Время взывало ко сну, с утра предстояло спасать Варю. Из трех ночлегов – ЭЛДЭУ, Литейный, конспиративная – ЭЛДЭУ был ближе, но Максим предпочел средний путь, к конспиративной, чтобы пройти мимо вариного дома и в мутном предчувствии, что он может предпринять что-то еще сегодня.

Когда свернул в переулок с роковым учреждением, загудела вдруг неурочная тревога, в небе проявился силуэт испуганного одинокого бомбовоза, а три злющих проспавших ястребка готовились его заклевать. «Сюда!» – внутренне взвыл Максим, прижался к фонарному столбу на углу переулка и сосредоточился на солнечном сплетении. Будто там работает всемирный магнит, способный изменить ход истории – хотя бы личной истории девушки Вари. Оно, конечно, вновь было простым совпадением, как про фальшивые карточки и подлинный радий, но немец свою единственную бомбу положил ровно в домик учреждения. И домик, прежде чем разорваться в клочья, взлетел, воспламененный, на секунду весь в воздух, а уж потом разорвался.
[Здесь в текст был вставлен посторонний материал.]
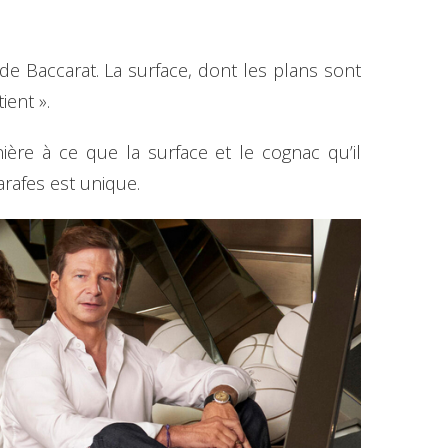
 de Baccarat. La surface, dont les plans sont
ient ».
ère à ce que la surface et le cognac qu’il
arafes est unique.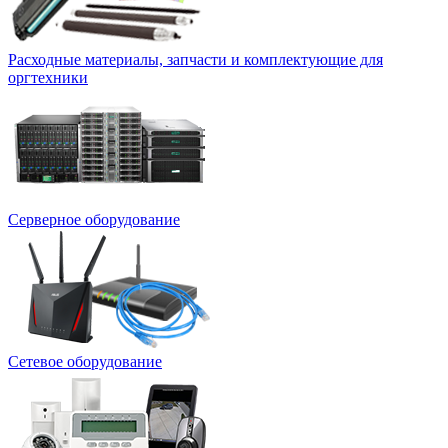
Расходные материалы, запчасти и комплектующие для
оргтехники
Серверное оборудование
Сетевое оборудование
Машинки с уличающим шрифтом более не существовало.

175

– 125, ворона! – кричала Наталья Олеговна. – А? 125!

Нормы снизили хлеба. Хотя казалось бы. Чижик даже не понимала, как и реагировать.

А как ни реагируй – 125!

– Тетя, вы на меня что ругаетесь…

– А на кого? Ты всю жизнь мою подъела! Если б не ты, я бы скопила на блокаду, меняла бы, едала бы нынче на серебре, ворона!
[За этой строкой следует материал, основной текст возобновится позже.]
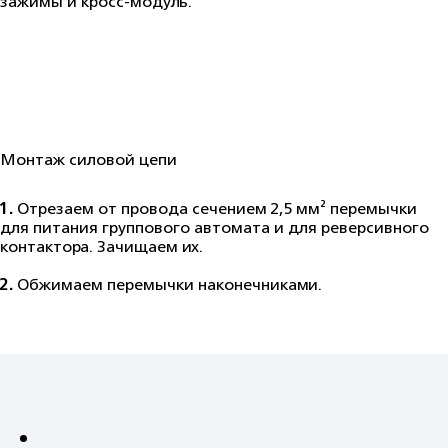
зажимы и кросс‑модуль.
Монтаж силовой цепи
1.
Отрезаем от провода сечением 2,5 мм² перемычки
для питания группового автомата и для реверсивного
контактора. Зачищаем их.
2.
Обжимаем перемычки наконечниками.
– Тетя, кто же мог подумать…

– Я! Я могла подумать! А из-за тебя не подумала! На панель пойдешь!

– Тетя, я вот ремень нашла кожаный. Говорят, варить можно… Получается студень с калориями.

– Так вари! Чего уставилась! Вари!

Чижик неуклюже варила ремень и думала, как здорово было бы всю жизнь сидеть и пить настоящий чай со свежей булкой, намазанной маслом от коров, и обошлась бы без любой другой еды.

Ремень тогда не вышел. Ей потом разъяснили, чтобы студень вышел, надо столярного клея добавлять, Чижик и не знала, а клей как раз тогда у них был. Она потом научилась студень, из клея и коровьей шкуры, которую на толкучке продавали на дециметры. Не очень вкусно выходило, правда.